REQUIRED WORK: Look through the records and copy each line with the string "addressed" in it.
====== EXERCISE INPUTS ======
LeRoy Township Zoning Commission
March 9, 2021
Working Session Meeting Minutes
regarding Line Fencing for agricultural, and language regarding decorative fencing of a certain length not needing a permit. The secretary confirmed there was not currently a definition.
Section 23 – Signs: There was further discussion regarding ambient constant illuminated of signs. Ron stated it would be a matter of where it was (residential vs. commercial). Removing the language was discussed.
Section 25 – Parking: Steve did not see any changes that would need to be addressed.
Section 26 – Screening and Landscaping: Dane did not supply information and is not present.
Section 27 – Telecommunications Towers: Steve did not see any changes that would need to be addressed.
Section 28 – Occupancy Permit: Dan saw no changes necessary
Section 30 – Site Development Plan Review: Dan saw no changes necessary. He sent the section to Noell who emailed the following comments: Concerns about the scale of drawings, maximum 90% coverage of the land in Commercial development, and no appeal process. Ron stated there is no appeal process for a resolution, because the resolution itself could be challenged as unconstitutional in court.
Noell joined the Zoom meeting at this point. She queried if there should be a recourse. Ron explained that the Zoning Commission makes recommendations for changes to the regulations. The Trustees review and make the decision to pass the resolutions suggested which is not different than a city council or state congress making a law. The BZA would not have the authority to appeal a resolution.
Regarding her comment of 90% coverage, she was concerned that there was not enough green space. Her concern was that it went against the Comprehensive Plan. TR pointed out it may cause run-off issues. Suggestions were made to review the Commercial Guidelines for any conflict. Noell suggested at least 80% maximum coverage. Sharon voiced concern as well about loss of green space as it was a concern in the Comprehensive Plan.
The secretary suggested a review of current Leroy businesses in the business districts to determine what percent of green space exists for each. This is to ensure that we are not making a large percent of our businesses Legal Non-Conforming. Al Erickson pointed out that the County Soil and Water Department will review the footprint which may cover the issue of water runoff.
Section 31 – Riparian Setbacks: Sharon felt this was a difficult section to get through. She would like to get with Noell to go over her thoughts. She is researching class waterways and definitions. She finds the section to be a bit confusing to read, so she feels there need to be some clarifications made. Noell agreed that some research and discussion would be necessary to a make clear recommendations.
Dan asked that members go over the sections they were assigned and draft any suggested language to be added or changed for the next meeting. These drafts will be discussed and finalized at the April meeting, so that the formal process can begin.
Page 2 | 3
======
====== EXERCISE INPUTS ======
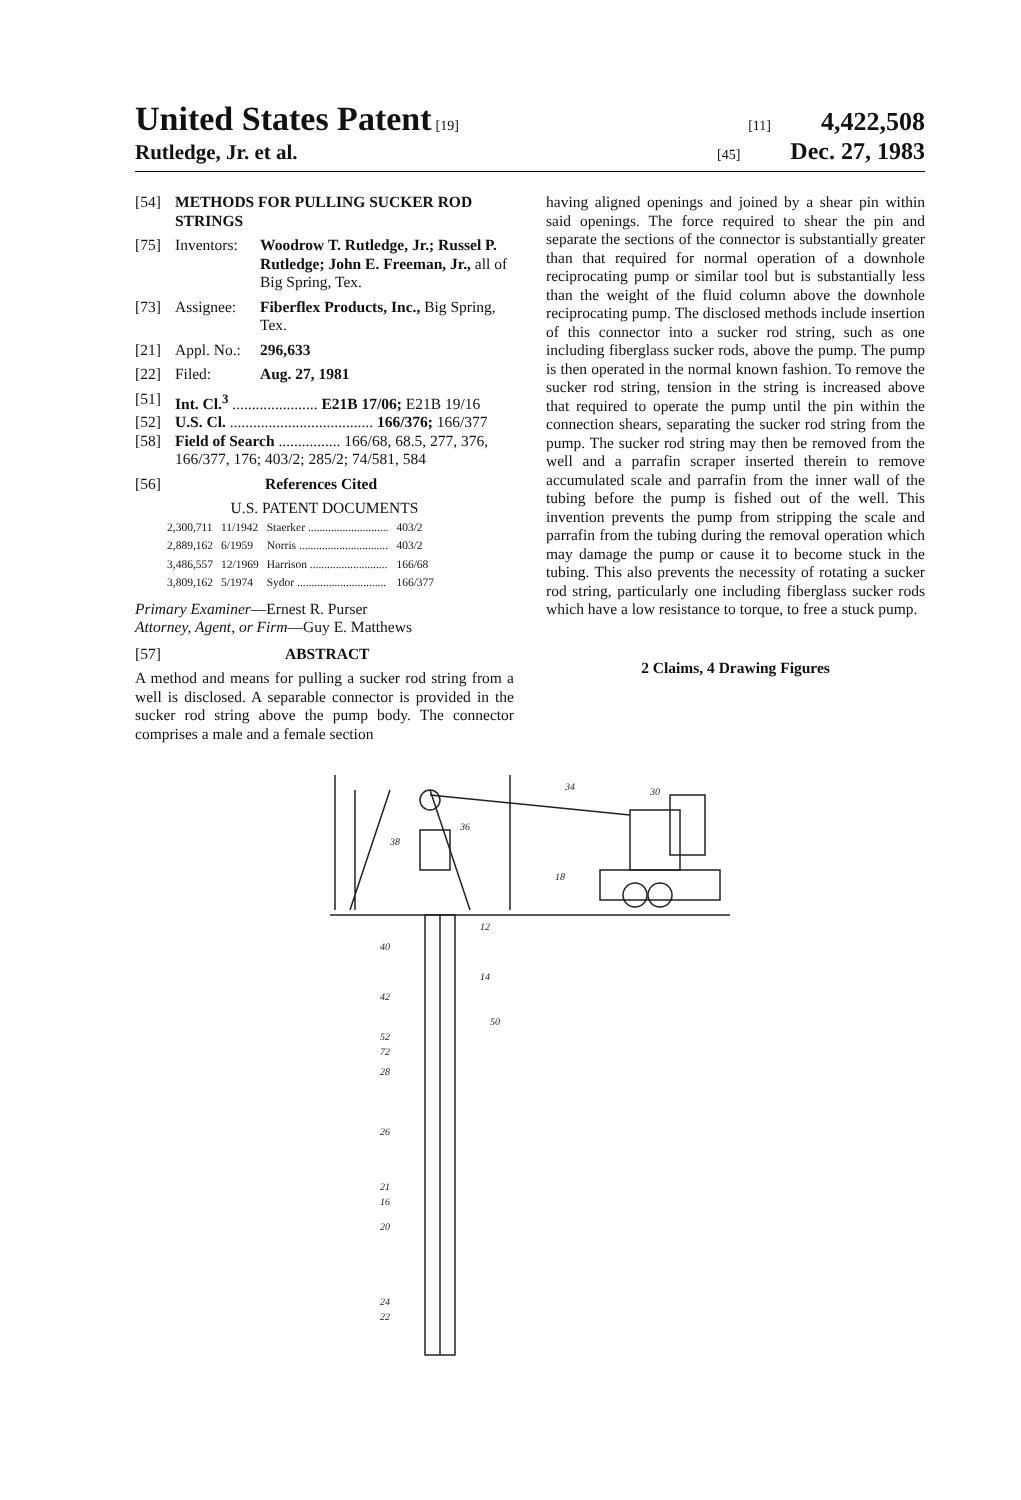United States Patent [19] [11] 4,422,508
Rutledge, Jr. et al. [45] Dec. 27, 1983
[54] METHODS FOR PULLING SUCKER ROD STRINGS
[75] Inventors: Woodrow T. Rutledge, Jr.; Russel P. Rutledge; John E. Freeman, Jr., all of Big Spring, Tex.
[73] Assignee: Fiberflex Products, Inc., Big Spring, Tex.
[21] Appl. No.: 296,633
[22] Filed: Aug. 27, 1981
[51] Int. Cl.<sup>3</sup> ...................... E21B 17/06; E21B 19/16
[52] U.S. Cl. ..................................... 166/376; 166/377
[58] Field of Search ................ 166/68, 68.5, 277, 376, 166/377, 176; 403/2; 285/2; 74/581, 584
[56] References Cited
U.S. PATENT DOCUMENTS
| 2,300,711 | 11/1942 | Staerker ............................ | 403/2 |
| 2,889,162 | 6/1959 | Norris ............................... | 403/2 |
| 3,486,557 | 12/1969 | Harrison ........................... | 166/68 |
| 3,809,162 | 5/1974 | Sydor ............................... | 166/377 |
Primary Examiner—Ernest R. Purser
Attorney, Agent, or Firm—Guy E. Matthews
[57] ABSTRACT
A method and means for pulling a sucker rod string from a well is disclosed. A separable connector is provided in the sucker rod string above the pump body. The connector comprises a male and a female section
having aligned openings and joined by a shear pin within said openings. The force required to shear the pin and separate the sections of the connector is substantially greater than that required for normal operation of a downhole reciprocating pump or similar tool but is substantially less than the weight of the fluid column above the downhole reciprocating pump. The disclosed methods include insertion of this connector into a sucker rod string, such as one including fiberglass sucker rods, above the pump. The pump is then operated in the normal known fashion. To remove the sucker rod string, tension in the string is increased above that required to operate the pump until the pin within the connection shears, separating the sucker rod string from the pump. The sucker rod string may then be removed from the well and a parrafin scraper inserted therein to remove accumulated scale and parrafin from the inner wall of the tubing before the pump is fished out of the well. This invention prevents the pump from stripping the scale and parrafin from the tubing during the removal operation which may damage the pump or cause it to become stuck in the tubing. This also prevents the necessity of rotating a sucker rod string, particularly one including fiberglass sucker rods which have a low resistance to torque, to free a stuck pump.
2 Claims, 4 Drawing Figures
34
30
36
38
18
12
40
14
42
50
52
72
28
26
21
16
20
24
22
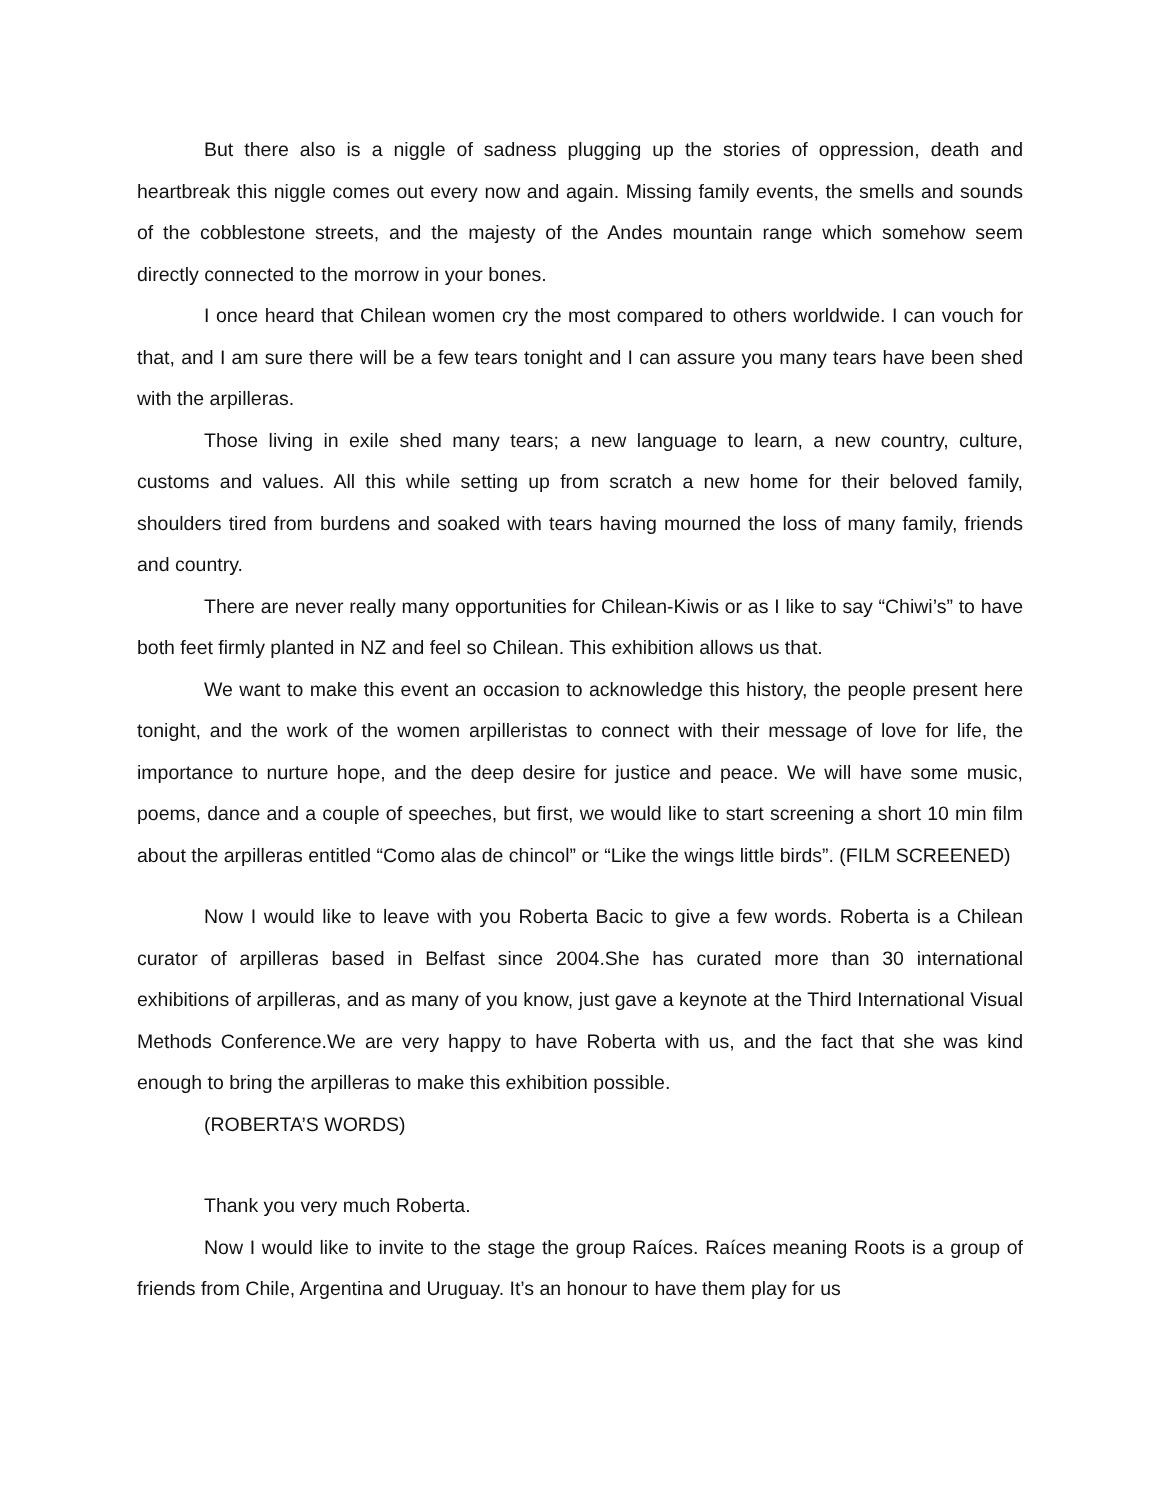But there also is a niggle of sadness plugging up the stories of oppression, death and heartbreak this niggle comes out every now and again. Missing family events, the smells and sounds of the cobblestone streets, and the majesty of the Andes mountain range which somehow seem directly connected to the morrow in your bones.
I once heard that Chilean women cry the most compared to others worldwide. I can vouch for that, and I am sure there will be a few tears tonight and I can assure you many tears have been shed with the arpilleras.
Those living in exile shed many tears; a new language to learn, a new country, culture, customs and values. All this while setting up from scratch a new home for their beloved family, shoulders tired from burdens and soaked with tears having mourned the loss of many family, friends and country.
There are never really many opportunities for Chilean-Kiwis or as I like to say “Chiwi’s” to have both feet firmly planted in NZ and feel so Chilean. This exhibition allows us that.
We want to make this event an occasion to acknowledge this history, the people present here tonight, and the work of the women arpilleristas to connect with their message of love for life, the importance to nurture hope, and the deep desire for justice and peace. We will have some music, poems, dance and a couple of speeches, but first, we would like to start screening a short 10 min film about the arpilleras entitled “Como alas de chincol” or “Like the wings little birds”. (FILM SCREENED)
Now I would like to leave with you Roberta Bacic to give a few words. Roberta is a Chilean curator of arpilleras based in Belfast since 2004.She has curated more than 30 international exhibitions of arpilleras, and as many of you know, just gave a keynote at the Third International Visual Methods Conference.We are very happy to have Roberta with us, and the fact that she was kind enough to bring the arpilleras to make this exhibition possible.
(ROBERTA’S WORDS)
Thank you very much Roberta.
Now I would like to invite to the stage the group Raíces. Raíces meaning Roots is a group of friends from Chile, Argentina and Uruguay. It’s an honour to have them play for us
======
TASK SOLUTION:
Section 25 – Parking: Steve did not see any changes that would need to be addressed.
Section 27 – Telecommunications Towers: Steve did not see any changes that would need to be addressed.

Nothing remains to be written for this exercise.